First, if this is the fault of a staffer or an oversight by Burke herself, it shows that she spent no time, as she claims, "studying " the plans of others. If she had, she'd have known that her plan was merely a cut and paste job. This suggests that she is either 1) lying about her involvement or 2) doesn't know what every fourteen year old knows - you don't crib from the kid in front of you.

Second, her ad "responding" to the charges makes it worse. In it, she characterizes the criticism of her plan as being that it borrowed ideas from others. That's not it at all and she knows it. It's that she copied them and lacked the intellectual honesty - or professionalism -  to say so.

The ad demonstrates that she still doesn't get it.

Cross posted at Purple Wisconsin.




1 comment:

JM said...

Professor, you are absolutely correct--passing something as your own is fundamentally dishonest. Burke ought to be held accountable since she failed to properly vet her campaign materials.

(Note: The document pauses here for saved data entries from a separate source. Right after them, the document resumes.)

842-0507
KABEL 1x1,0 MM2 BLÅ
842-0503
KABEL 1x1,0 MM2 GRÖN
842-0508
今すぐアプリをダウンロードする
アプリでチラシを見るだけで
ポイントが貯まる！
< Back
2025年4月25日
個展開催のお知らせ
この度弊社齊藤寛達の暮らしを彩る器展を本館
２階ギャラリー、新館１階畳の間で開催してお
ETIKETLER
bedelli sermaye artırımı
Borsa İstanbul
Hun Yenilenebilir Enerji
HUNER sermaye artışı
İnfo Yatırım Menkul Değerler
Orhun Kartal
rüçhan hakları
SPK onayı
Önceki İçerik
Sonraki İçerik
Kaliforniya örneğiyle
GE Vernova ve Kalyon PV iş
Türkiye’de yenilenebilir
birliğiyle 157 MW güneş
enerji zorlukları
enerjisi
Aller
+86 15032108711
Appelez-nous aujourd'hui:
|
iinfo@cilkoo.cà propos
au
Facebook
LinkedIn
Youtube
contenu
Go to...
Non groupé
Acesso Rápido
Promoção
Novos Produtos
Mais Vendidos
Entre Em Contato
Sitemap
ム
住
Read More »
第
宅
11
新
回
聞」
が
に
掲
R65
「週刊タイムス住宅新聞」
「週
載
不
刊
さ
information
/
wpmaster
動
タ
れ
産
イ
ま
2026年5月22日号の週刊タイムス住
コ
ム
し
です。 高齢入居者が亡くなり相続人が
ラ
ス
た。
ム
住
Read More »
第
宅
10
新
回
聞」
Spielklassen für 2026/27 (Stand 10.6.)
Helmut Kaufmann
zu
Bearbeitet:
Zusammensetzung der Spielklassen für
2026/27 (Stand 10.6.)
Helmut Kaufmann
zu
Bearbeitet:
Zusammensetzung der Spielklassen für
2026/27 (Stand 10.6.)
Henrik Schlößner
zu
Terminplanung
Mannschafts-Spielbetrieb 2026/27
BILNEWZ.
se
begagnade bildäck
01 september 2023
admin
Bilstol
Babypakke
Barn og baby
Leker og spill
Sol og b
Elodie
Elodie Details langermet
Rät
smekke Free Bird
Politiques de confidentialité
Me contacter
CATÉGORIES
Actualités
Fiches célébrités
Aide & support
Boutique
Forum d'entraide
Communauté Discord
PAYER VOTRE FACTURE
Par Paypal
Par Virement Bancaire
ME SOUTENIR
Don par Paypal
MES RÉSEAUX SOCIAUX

That is why undoubtedly you would agree this egregious behavior ought to called out, regardless of the time and place.

Burke’s plagiarism is eerily similar to Governor Walker, who in 2011 had issued a press release, without DIRECTLY attributing credit to the administration actually responsible for a “...project directly creates 125 new jobs and indirectly creates 129 jobs, resulting in $12.6 million in annual wages right here in Wisconsin” for Curt Manufacturing.

As you stated, professor, borrowing an idea from others and passing it your own lacks integrity, considering this development had been already announced in 2010 by the previous administration.

The kicker? The funds for the project came directly from federal stimulus money.